Relying on beneficial insects has meant that only products safe for biocontrol can be used. Two products from Omex have proved useful in improving fruit quality, namely Kelpak and CalMax Ultra. Fruit firmness was an issue with larger fruiting varieties like Amesti, and Gerry was looking for an environmentally friendly solution. Kelpak is an organic biostimulant containing a concentrated extract of the kelp species Ecklonia maximaand CalMax Ultra contains calcium in conjunction with a ‘pump primer’ that ensures that the calcium can be actively transported into plant cells. Biostimulants are especially useful in encouraging plants to develop early root systems, so they are better able to access water and nutrients later in the growth cycle. Biostimulants are different from nutritional fertilisers as they may also contain a mixture of things such as micro-organisms, trace elements, enzymes, plant hormones and seaweed extracts that enhance the performance of the plant.

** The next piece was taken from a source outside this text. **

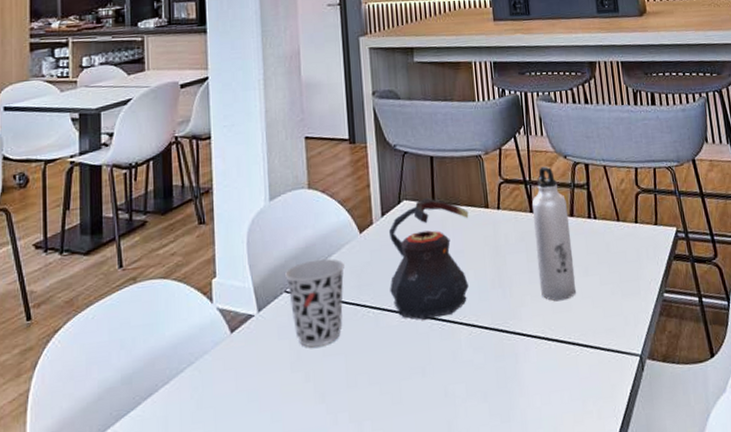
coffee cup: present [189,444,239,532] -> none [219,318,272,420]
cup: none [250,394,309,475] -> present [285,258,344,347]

“CalMax Ultra helps calcium to move around the plant and Kelpak has two functions: one, to get calcium into the fruit to make it firmer, and secondly, it helps development of the pollen tube, leading to more uniform berry size and shape. Now we see very few big ugly fruits,” explains Gerry. Spray applications of Kelpak and CalMax Ultra have solved the fruit quality problem, “I now have a happy packhouse manager” he adds. Alastair says he can’t remember the last rejection for wet bruising. Gerry continues, “Since we started using Kelpak and CalMax Ultra from flowering onwards, we’ve noticed Class 1 fruit has increased a lot. Starting four years ago, we’ve been adding a bit more each year and now we wouldn’t be without them on strawberry production.”

A challenging 2018 season provides lessons for 2019

Langdon Manor Farm is an early site, with the variety Flair grown in bags on beds on the ground instead of table-tops, giving seven to 10 days earlier production. The late winter brought the ‘Beast from the East’ which meant that in the farm weather station temperatures as low as minus 17C were recorded on 27 February. Despite the cold weather, the season started on 20 April, so Gerry says, “The farm was producing when very few others had fruit, and fruit quality was very good in June, but it got harder as the season progressed. The prolonged hot spell in July caused issues with thermo-dormancy, which led to poor yields of everbearers in September and October.

The June-bearer Malling™ Centenary was a success, with better plant quality leading to fewer problems and Gerry was pleased with the 30 tonnes/ha yield which was “better than expected”. As a Berry Gardens member, the farm grows Driscoll Premium varieties like Elizabeth. Gerry describes Elizabeth as tasting brilliant with a real sugar rush when you eat it straight off the plant. With everbearers, the farm mostly grows Amesti but was trialling new Driscoll varieties Zara and Katrina in 2018 and found them less affected by thermo-dormancy, so will grow more in 2019.

The major issue for soft-fruit growers continues to be labour, and this is reflected in plans for the future. As Alastair says, “It’s all about labour, no-one wants to be bending over anymore, so all crops will be on table-tops. Keep people happy and you’ll have returnees”. The early crop of Flair will be grown in pots on the ground until after flowering under lowered tunnels, then, as the tunnels are raised on telescopic legs, the plants will be lifted onto table-tops for ease of picking. Improved productivity has been the answer to a 300 per cent increase in labour costs. “We use the same number of people to produce twice as much fruit as we did five years ago”, says Alastair. Innovations, like roller doors on the tunnels, have saved labour as you used to need a team of four to help open and close doors during spray rounds. In general, there is a substitution of labour for capital. This is driving the move to all table-top production, breeding larger easy-to-pick berries, and annual planting systems, as these are easier to harvest.

Alastair is spending even more on facilities for pickers, as the focus is on looking after people better. “The biggest crisis is when the internet goes down,” he jokes. “We get valuable feedback via mid-season and exit questionnaires, which we act on. We have had to adjust pay rates to make it more attractive and at present figures for 2019 show a nearly 80% returnee rate which is better than 2018.”